Meno 80% del valore: non un titolo, ma la fauna d’acqua dolce

Rispetto a 50 anni fa, quattro quinti delle popolazioni di specie d’acqua dolce non esistono più e quasi un terzo degli ecosistemi mondiali d’acqua dolce è stato distrutto. Quello della biodiversità è un problema che sembra distante ma riguarda la società da molto vicino. E paragonarlo alla finanza potrebbe forse risvegliare più coscienze rispetto allo stato attuale

Capire la vera portata del cambiamento climatico è difficile: abituati a vivere sfruttando le risorse della Terra e portando scarso rispetto, le questioni riguardanti l’ambiente sembrano sempre più distanti di quanto in realtà siano. Si potrebbe fare quindi un esperimento, suggerisce Pictet Asset Management: “immaginiamo che i principali mercati azionari del mondo abbiano perso quattro quinti del loro valore. Ora chiediamoci: i governi non farebbero nulla per invertire il declino o si attiverebbero immediatamente?”.

La distruzione degli ecosistemi d’acqua dolce

La domanda appare retorica. Ma se queste stesse percentuali riguardassero la fauna d’acqua dolce, forse la risposta non sarebbe così scontata. Tuttavia, è proprio quello che sta succedendo sotto gli occhi di un mondo distratto: negli ultimi 50 anni le popolazioni di specie di acqua dolce sono calate dell’83% e circa il 30% degli ecosistemi mondiali di acqua dolce è stato distrutto. Tra le specie più colpite i delfini di fiume, castori, coccodrilli e storioni. Ma il problema, purtroppo, è diffuso: oltre un quarto delle specie di acqua dolce (incluso un terzo di tutti i pesci d’acqua dolce) potrebbe essere destinata all’estinzione, se non si agirà tempestivamente a riguardo.
Questo secondo i dati del Living planet index (Lpi) del Wwf, un indice che si concentra sulle popolazioni di animali selvatici proprio come la sua controparte nei mercati farebbe con i prezzi delle azioni. Ambiente e finanza sembrano avere in comune molto di più di quanto si possa immaginare.

Un problema dalle conseguenze (anche) economiche…
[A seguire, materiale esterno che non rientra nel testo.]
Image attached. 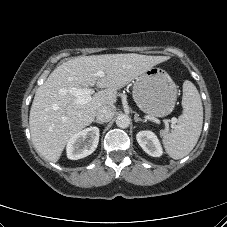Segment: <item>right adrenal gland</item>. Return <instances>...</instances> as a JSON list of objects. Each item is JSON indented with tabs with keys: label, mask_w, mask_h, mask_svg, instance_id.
<instances>
[{
	"label": "right adrenal gland",
	"mask_w": 227,
	"mask_h": 227,
	"mask_svg": "<svg viewBox=\"0 0 227 227\" xmlns=\"http://www.w3.org/2000/svg\"><path fill=\"white\" fill-rule=\"evenodd\" d=\"M93 122H94V123L101 124V125L104 124V122H102V121H100V120H97V119L93 120Z\"/></svg>",
	"instance_id": "1"
}]
</instances>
La distruzione degli ecosistemi d’acqua dolce, per quanto remoto possa sembrare, è in realtà un problema dalle importanti conseguenze anche a livello economico. “Senza fiumi e zone umide sane, non avremo abbastanza acqua da bere o colture da mangiare. E milioni di persone, in particolare quelle dei paesi più poveri, perderanno la possibilità di cibarsi grazie alla pesca in acque dolci”, sottolinea Pictet AM. E, con pochi fiumi e paludi in salute a fare da scudo contro i sempre più frequenti eventi metereologici estremi, anche le città e i residenti sarebbero sicuramente più esposti ai rischi di tali catastrofi.
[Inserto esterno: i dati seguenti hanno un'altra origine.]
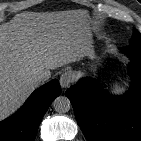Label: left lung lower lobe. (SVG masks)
Here are the masks:
<instances>
[{
    "label": "left lung lower lobe",
    "mask_w": 141,
    "mask_h": 141,
    "mask_svg": "<svg viewBox=\"0 0 141 141\" xmlns=\"http://www.w3.org/2000/svg\"><path fill=\"white\" fill-rule=\"evenodd\" d=\"M131 63V89L111 96L91 78L67 90L76 120L87 141H141V45L120 49Z\"/></svg>",
    "instance_id": "left-lung-lower-lobe-1"
}]
</instances>
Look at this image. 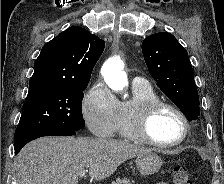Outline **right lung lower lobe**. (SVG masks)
<instances>
[{"mask_svg": "<svg viewBox=\"0 0 224 184\" xmlns=\"http://www.w3.org/2000/svg\"><path fill=\"white\" fill-rule=\"evenodd\" d=\"M77 132L76 131H64V130H48V131H43V132H38L34 133L31 135H28L24 137L21 141H19L17 144H14V150L15 154H18L19 151L22 149V147L27 144L28 142L37 139L42 136H71L75 135Z\"/></svg>", "mask_w": 224, "mask_h": 184, "instance_id": "right-lung-lower-lobe-1", "label": "right lung lower lobe"}]
</instances>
… cui serve una risposta immediata

Serve quindi un piano d’azione concreto e concretizzabile. Necessità cui il Wwf sta rispondendo attraverso il piano di recupero di emergenza per la biodiversità delle acque dolci, progetto da includere nelle discussioni sul tema a venire.
Soprattutto quella che vedrà i governi del mondo riunirsi per ratificare la Convenzione sulla diversità biologica a Kunming, in Cina, tra ottobre e novembre 2020. E così come è indubbio che i governi non troverebbero ostacoli nell’invertire un calo ripido e sostenuto di un qualsiasi indice azionario, così “il piano di recupero della biodiversità globale di acqua dolce avrà bisogno di un sostegno analogo, soprattutto da parte dei leader politici, per avere successo”, conclude Pictet AM.